Indiana in third place for worst hospitalization rate in U.S
INDIANA-- According to a new analyzed data report from IndyStar, Indiana sits in third place out of all 50 states, having the highest COVID-19 hospitalization rates per 100,000 Hoosiers.
“We were seeing us kind of where as other states were maybe not seeing as the proportion of people in their hospitals rise as fast, we were going up in ranks and then finally we published a story last week, we were in the top 6 and then when we checked the data earlier this week we found ourselves in behind only one state, South Dakota,” IndyStar analyst and data journalist said.
State data shows that on Tuesday, close to 3,500 Hoosiers were sitting in the hospital with COVID complications, and Indiana was in second place. However, moving down a notch on Wednesday, doesn’t take away from the steady increase the state is seeing.
“Even though we are not second, we’re still seeing that rate rise and we’re still seeing hospitalizations rise and we’re still seeing deaths happening. So, I think these are all creative ways to look at the problem but the overarching message is that these are some very concerning trends,” Hopkins said.
One of the analysts, Emily Hopkins said they’ve been collecting data since the beginning of the pandemic, and when hospitalizations spiked in November, analyzing the data became more frequent.

= = = =

▶ _What you are asked to do_
Continue the news article on Indiana's COVID-19 hospitalization rate, starting after its final paragraph.

Dataset entries:
= = = =

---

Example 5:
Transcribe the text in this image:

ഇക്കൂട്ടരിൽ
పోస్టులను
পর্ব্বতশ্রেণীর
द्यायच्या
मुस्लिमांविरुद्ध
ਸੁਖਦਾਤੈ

= = = =

▶ _Task answer_
“What’s really valuable about the analysis that we did is that it puts all of the states on a level playing field,” Hopkins said. “The states are by far not equally distributed population wise, so we really wanted to understand how, what the proportion of our population was hospitalized whether that was larger or small.”
Hopkins said that aside from providing a state perspective on where we stand, another goal is to hopefully help people make better decisions.
“If you see that things are a little bit worse here than almost any other state then you may might make different personal decisions, you may put that mask on more vigilantly, you may warn your family members that have or existing conditions and say hey this is getting really serious we should consider this. And it may have a policy impact too, who knows,” Hopkins said.
Hopkins also said that she doesn’t believe the numbers we are seeing include holiday hospitalizations yet, but that it may be just right around the corner.